U kunt werkstroomvoorwaarden gebruiken om op te geven of een stap of taak moet worden uitgevoerd, afhankelijk van een regel die u opgeeft. U kunt invoer- en werkstroomvoorwaarden combineren om uw implementatieproces voor meerdere situaties aan te passen.

Stel dat u een werkstroom definieert waarmee scriptstappen worden uitgevoerd. U wilt de sjabloon opnieuw gebruiken voor elk van uw omgevingen. Wanneer u uw productieomgeving implementeert, wilt u een andere stap uitvoeren. U kunt dit als volgt bereiken met behulp van de if voorwaarde in de stap:

jobs:
  say-hello:
    runs-on: ubuntu-latest
    steps:
    - run: |
        echo Hello ${{ inputs.environmentType }}!

    - run: |
        echo This step only runs for production deployments.
      if: inputs.environmentType == 'Production'

De voorwaarde hier wordt omgezet in: als de waarde van de parameter environmentType gelijk is aan 'Production', voert u de stap uit.

Hoewel voorwaarden flexibiliteit toevoegen aan uw werkstroom, kunnen er te veel van uw werkstroom uw werkstroom bemoeilijken en het moeilijker te begrijpen maken. Als u veel voorwaarden in een aangeroepen werkstroom hebt, kunt u overwegen deze opnieuw te ontwerpen.
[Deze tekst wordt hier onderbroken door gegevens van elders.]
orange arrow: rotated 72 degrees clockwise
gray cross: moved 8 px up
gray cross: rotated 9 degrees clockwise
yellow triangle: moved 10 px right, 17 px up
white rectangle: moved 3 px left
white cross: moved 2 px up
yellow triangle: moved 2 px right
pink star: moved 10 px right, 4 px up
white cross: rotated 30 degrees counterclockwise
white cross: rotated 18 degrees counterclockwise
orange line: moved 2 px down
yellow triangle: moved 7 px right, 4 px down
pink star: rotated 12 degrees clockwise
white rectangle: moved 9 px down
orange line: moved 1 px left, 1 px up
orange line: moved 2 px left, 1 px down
Gebruik OOK YAML-opmerkingen om de voorwaarden uit te leggen die u gebruikt en eventuele andere aspecten van uw werkstroom die mogelijk meer uitleg nodig hebben. Opmerkingen helpen uw werkstroom in de toekomst gemakkelijker te begrijpen en ermee te werken. Er zijn enkele voorbeelden van YAML-opmerkingen in de oefeningen in deze module.